■ **Material provided**:
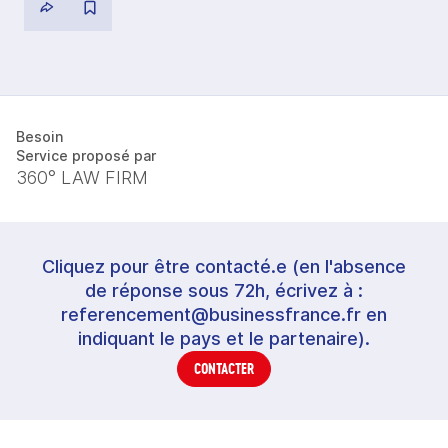
Besoin
Service proposé par
360° LAW FIRM
Cliquez pour être contacté.e (en l'absence
de réponse sous 72h, écrivez à :
referencement@businessfrance.fr en
indiquant le pays et le partenaire).
CONTACTER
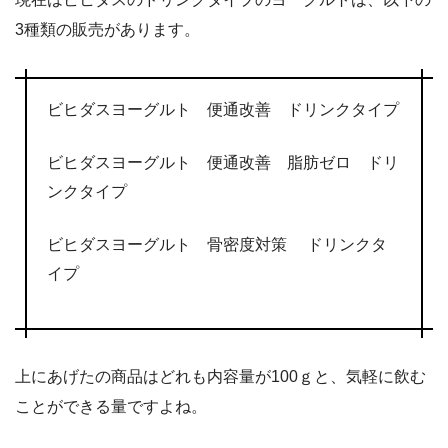
3種類の販売があります。
ビヒダスヨーグルト 便通改善 ドリンクタイプ
ビヒダスヨーグルト 便通改善 脂肪ゼロ ドリ
ンクタイプ
ビヒダスヨーグルト 骨密度対策 ドリンクタ
イプ
上にあげたの商品はどれも内容量が100ｇと、気軽に飲む
ことができる量ですよね。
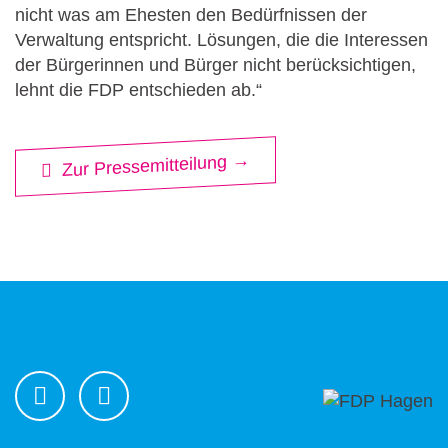
nicht was am Ehesten den Bedürfnissen der
Verwaltung entspricht. Lösungen, die die Interessen
der Bürgerinnen und Bürger nicht berücksichtigen,
lehnt die FDP entschieden ab.“
Zur Pressemitteilung →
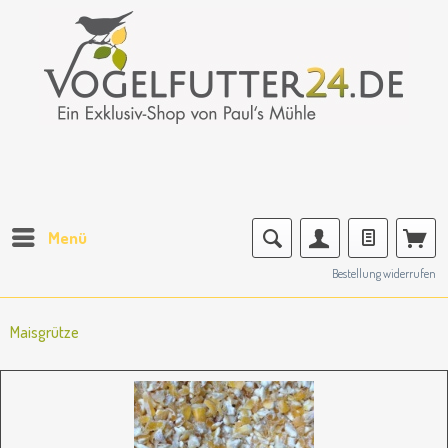
Menü
Bestellung widerrufen
Maisgrütze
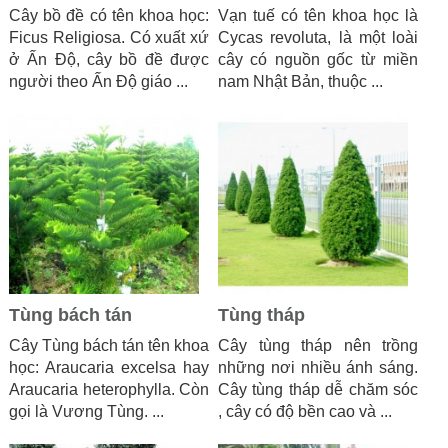
Cây bồ đề có tên khoa học:
Vạn tuế có tên khoa học là
Ficus Religiosa. Có xuất xứ
Cycas revoluta, là một loài
ở Ấn Độ, cây bồ đề được
cây có nguồn gốc từ miền
người theo Ấn Độ giáo ...
nam Nhật Bản, thuộc ...
Tùng bách tán
Tùng tháp
Cây Tùng bách tán tên khoa
Cây tùng tháp nên trồng
học: Araucaria excelsa hay
những nơi nhiều ánh sáng.
Araucaria heterophylla. Còn
Cây tùng tháp dễ chăm sóc
gọi là Vương Tùng. ...
, cây có độ bền cao và ...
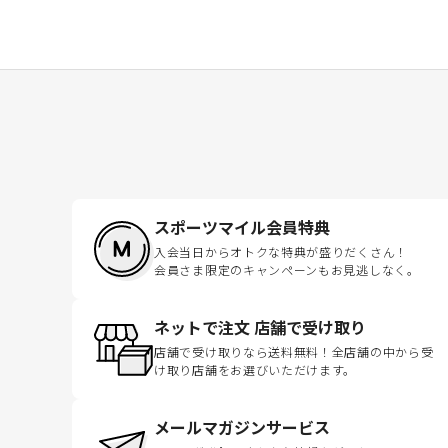
スポーツマイル会員特典
入会当日からオトクな特典が盛りだくさん！
会員さま限定のキャンペーンもお見逃しなく。
ネットで注文 店舗で受け取り
店舗で受け取りなら送料無料！全店舗の中から受
け取り店舗をお選びいただけます。
メールマガジンサービス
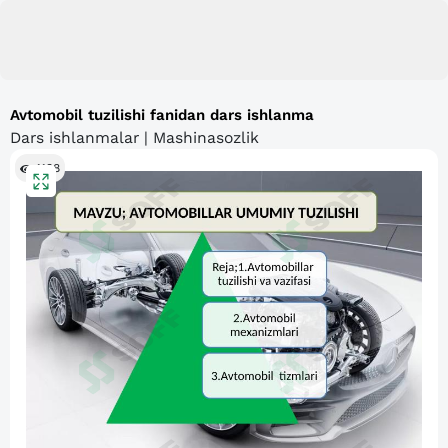
Avtomobil tuzilishi fanidan dars ishlanma
Dars ishlanmalar | Mashinasozlik
1138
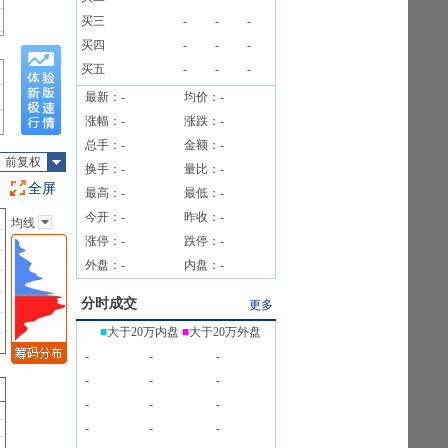
.58%
买三
-
-
-
6笔
买四
-
-
-
买五
-
-
-
最新：
-
均价：
-
涨幅：
-
涨跌：
-
总手：
-
金额：
-
前复权
换手：
-
量比：
-
全屏
最高：
-
最低：
-
今开：
-
昨收：
-
均线
主图指标
涨停：
-
跌停：
-
无
外盘：
-
内盘：
-
均线
EXPMA
分时成交
更多
SAR
■
大于20万内盘
■
大于20万外盘
BOLL
-
-
-
BBI
-
-
-
-
-
-
-
-
-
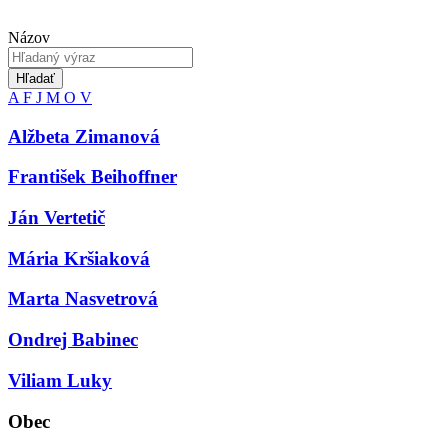
Názov
Hľadať
A
F
J
M
O
V
Alžbeta Zimanová
František Beihoffner
Ján Vertetič
Mária Kršiaková
Marta Nasvetrová
Ondrej Babinec
Viliam Luky
Obec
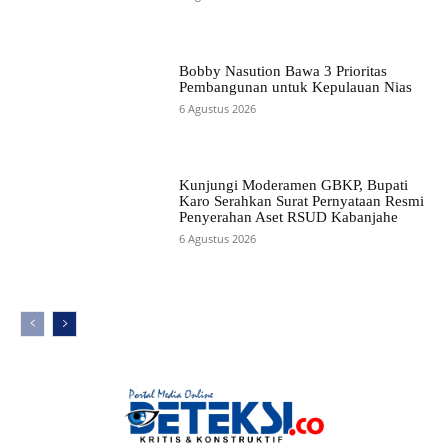
Bobby Nasution Bawa 3 Prioritas
Pembangunan untuk Kepulauan Nias
6 Agustus 2026
Kunjungi Moderamen GBKP, Bupati
Karo Serahkan Surat Pernyataan Resmi
Penyerahan Aset RSUD Kabanjahe
6 Agustus 2026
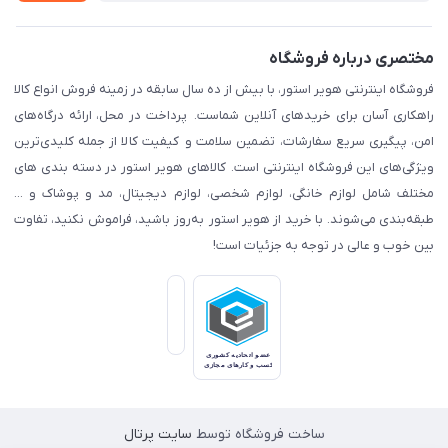
مختصری درباره فروشگاه
فروشگاه اینترنتی هویر استور، با بیش از ده سال سابقه در زمینه فروش انواع کالا
راهکاری آسان برای خریدهای آنلاین شماست. پرداخت در محل، ارائه درگاه‌های
امن، پیگیری سریع سفارشات، تضمین سلامت و کیفیت کالا از جمله کلیدی‌ترین
ویژگی‌های این فروشگاه اینترنتی است. کالاهای هویر استور در دسته بندی های
مختلف شامل لوازم خانگی، لوازم شخصی، لوازم دیجیتال، مد و پوشاک و ...
طبقه‌بندی می‌شوند. با خرید از هویر استور به‌روز باشید، فراموش نکنید، تفاوت
بین خوب و عالی در توجه به جزئیات است!
ساخت فروشگاه توسط
سایت پرتال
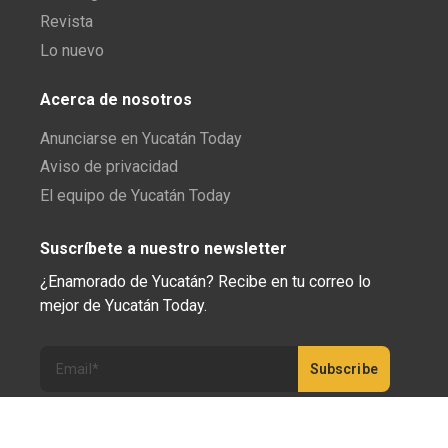
Revista
Lo nuevo
Acerca de nosotros
Anunciarse en Yucatán Today
Aviso de privacidad
El equipo de Yucatán Today
Suscríbete a nuestro newsletter
¿Enamorado de Yucatán? Recibe en tu correo lo
mejor de Yucatán Today.
Haz clic aquí para confirmar tu suscripción a
Yucatán Today; nunca compartiremos tu correo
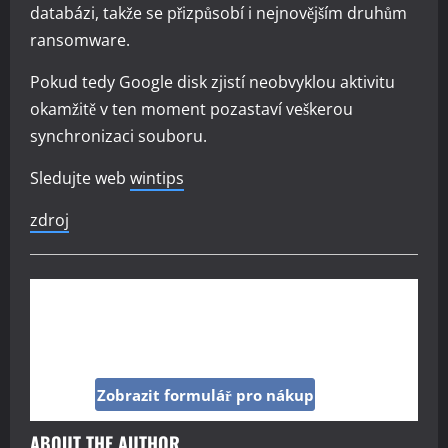
databázi, takže se přizpůsobí i nejnovějším druhům
ransomware.
Pokud tedy Google disk zjistí neobvyklou aktivitu
okamžitě v ten moment pozastaví veškerou
synchronizaci souboru.
Sledujte web
wintips
zdroj
Kup si reklamu pod tímto článkem jen za 160
Kč
Zobrazit formulář pro nákup
ABOUT THE AUTHOR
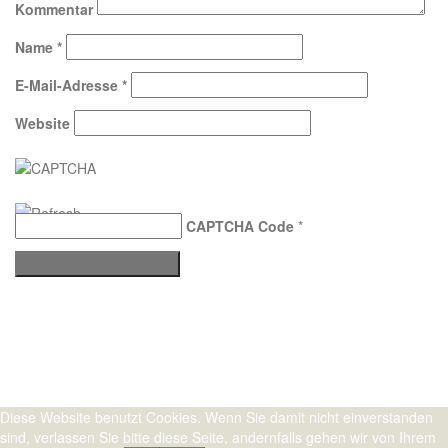
Kommentar
Name
*
E-Mail-Adresse
*
Website
CAPTCHA Code
*
Stolz präsentiert von WordPress
|
Theme:
Sydney
by aThemes.
Diese Website benutzt Cookies. Wenn Sie damit nicht einverstanden
sind, verlassen Sie bitte diese Seite, andernfalls gehen wir von Ihrem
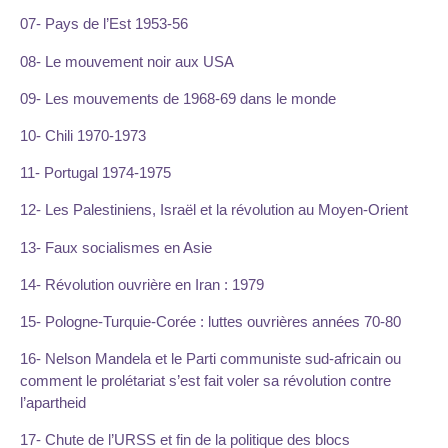
07- Pays de l’Est 1953-56
08- Le mouvement noir aux USA
09- Les mouvements de 1968-69 dans le monde
10- Chili 1970-1973
11- Portugal 1974-1975
12- Les Palestiniens, Israël et la révolution au Moyen-Orient
13- Faux socialismes en Asie
14- Révolution ouvrière en Iran : 1979
15- Pologne-Turquie-Corée : luttes ouvrières années 70-80
16- Nelson Mandela et le Parti communiste sud-africain ou
comment le prolétariat s’est fait voler sa révolution contre
l’apartheid
17- Chute de l’URSS et fin de la politique des blocs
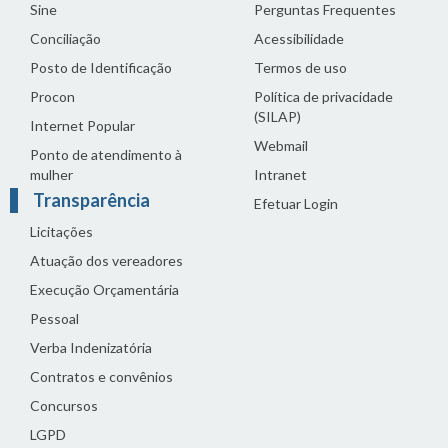
Sine
Perguntas Frequentes
Conciliação
Acessibilidade
Posto de Identificação
Termos de uso
Procon
Política de privacidade
(SILAP)
Internet Popular
Webmail
Ponto de atendimento à
mulher
Intranet
Transparência
Efetuar Login
Licitações
Atuação dos vereadores
Execução Orçamentária
Pessoal
Verba Indenizatória
Contratos e convênios
Concursos
LGPD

■ **Exercise prompt**: Rewrite all of the text read from the pictures in the material above, changing "Webmail" to "E-mail" and leaving everything else unchanged. Leave the pictures themselves out of your answer.

■ **Answer section**:
Besoin
Service proposé par
360° LAW FIRM
Cliquez pour être contacté.e (en l'absence
de réponse sous 72h, écrivez à :
referencement@businessfrance.fr en
indiquant le pays et le partenaire).
CONTACTER
3種類の販売があります。
ビヒダスヨーグルト 便通改善 ドリンクタイプ
ビヒダスヨーグルト 便通改善 脂肪ゼロ ドリ
ンクタイプ
ビヒダスヨーグルト 骨密度対策 ドリンクタ
イプ
上にあげたの商品はどれも内容量が100ｇと、気軽に飲む
ことができる量ですよね。
nicht was am Ehesten den Bedürfnissen der
Verwaltung entspricht. Lösungen, die die Interessen
der Bürgerinnen und Bürger nicht berücksichtigen,
lehnt die FDP entschieden ab.“
Zur Pressemitteilung →
Menü
Bestellung widerrufen
Maisgrütze
Cây bồ đề có tên khoa học:
Vạn tuế có tên khoa học là
Ficus Religiosa. Có xuất xứ
Cycas revoluta, là một loài
ở Ấn Độ, cây bồ đề được
cây có nguồn gốc từ miền
người theo Ấn Độ giáo ...
nam Nhật Bản, thuộc ...
Tùng bách tán
Tùng tháp
Cây Tùng bách tán tên khoa
Cây tùng tháp nên trồng
học: Araucaria excelsa hay
những nơi nhiều ánh sáng.
Araucaria heterophylla. Còn
Cây tùng tháp dễ chăm sóc
gọi là Vương Tùng. ...
, cây có độ bền cao và ...
スポーツマイル会員特典
入会当日からオトクな特典が盛りだくさん！
会員さま限定のキャンペーンもお見逃しなく。
ネットで注文 店舗で受け取り
店舗で受け取りなら送料無料！全店舗の中から受
け取り店舗をお選びいただけます。
メールマガジンサービス
Avtomobil tuzilishi fanidan dars ishlanma
Dars ishlanmalar | Mashinasozlik
1138
.58%
买三
-
-
-
6笔
买四
-
-
-
买五
-
-
-
最新：
-
均价：
-
涨幅：
-
涨跌：
-
总手：
-
金额：
-
前复权
换手：
-
量比：
-
全屏
最高：
-
最低：
-
今开：
-
昨收：
-
均线
主图指标
涨停：
-
跌停：
-
无
外盘：
-
内盘：
-
均线
EXPMA
分时成交
更多
SAR
■
大于20万内盘
■
大于20万外盘
BOLL
-
-
-
BBI
-
-
-
-
-
-
-
-
-
Názov
Hľadať
A
F
J
M
O
V
Alžbeta Zimanová
František Beihoffner
Ján Vertetič
Mária Kršiaková
Marta Nasvetrová
Ondrej Babinec
Viliam Luky
Obec
Bobby Nasution Bawa 3 Prioritas
Pembangunan untuk Kepulauan Nias
6 Agustus 2026
Kunjungi Moderamen GBKP, Bupati
Karo Serahkan Surat Pernyataan Resmi
Penyerahan Aset RSUD Kabanjahe
6 Agustus 2026
مختصری درباره فروشگاه
فروشگاه اینترنتی هویر استور، با بیش از ده سال سابقه در زمینه فروش انواع کالا
راهکاری آسان برای خریدهای آنلاین شماست. پرداخت در محل، ارائه درگاه‌های
امن، پیگیری سریع سفارشات، تضمین سلامت و کیفیت کالا از جمله کلیدی‌ترین
ویژگی‌های این فروشگاه اینترنتی است. کالاهای هویر استور در دسته بندی های
مختلف شامل لوازم خانگی، لوازم شخصی، لوازم دیجیتال، مد و پوشاک و ...
طبقه‌بندی می‌شوند. با خرید از هویر استور به‌روز باشید، فراموش نکنید، تفاوت
بین خوب و عالی در توجه به جزئیات است!
ساخت فروشگاه توسط
سایت پرتال
Revista
Lo nuevo
Acerca de nosotros
Anunciarse en Yucatán Today
Aviso de privacidad
El equipo de Yucatán Today
Suscríbete a nuestro newsletter
¿Enamorado de Yucatán? Recibe en tu correo lo
mejor de Yucatán Today.
Haz clic aquí para confirmar tu suscripción a
Yucatán Today; nunca compartiremos tu correo
databázi, takže se přizpůsobí i nejnovějším druhům
ransomware.
Pokud tedy Google disk zjistí neobvyklou aktivitu
okamžitě v ten moment pozastaví veškerou
synchronizaci souboru.
Sledujte web
wintips
zdroj
Kup si reklamu pod tímto článkem jen za 160
Kč
Zobrazit formulář pro nákup
ABOUT THE AUTHOR
Kommentar
Name
*
E-Mail-Adresse
*
Website
CAPTCHA Code
*
Stolz präsentiert von WordPress
|
Theme:
Sydney
by aThemes.
Diese Website benutzt Cookies. Wenn Sie damit nicht einverstanden
sind, verlassen Sie bitte diese Seite, andernfalls gehen wir von Ihrem
07- Pays de l’Est 1953-56
08- Le mouvement noir aux USA
09- Les mouvements de 1968-69 dans le monde
10- Chili 1970-1973
11- Portugal 1974-1975
12- Les Palestiniens, Israël et la révolution au Moyen-Orient
13- Faux socialismes en Asie
14- Révolution ouvrière en Iran : 1979
15- Pologne-Turquie-Corée : luttes ouvrières années 70-80
16- Nelson Mandela et le Parti communiste sud-africain ou
comment le prolétariat s’est fait voler sa révolution contre
l’apartheid
17- Chute de l’URSS et fin de la politique des blocs
Sine
Perguntas Frequentes
Conciliação
Acessibilidade
Posto de Identificação
Termos de uso
Procon
Política de privacidade
(SILAP)
Internet Popular
E-mail
Ponto de atendimento à
mulher
Intranet
Transparência
Efetuar Login
Licitações
Atuação dos vereadores
Execução Orçamentária
Pessoal
Verba Indenizatória
Contratos e convênios
Concursos
LGPD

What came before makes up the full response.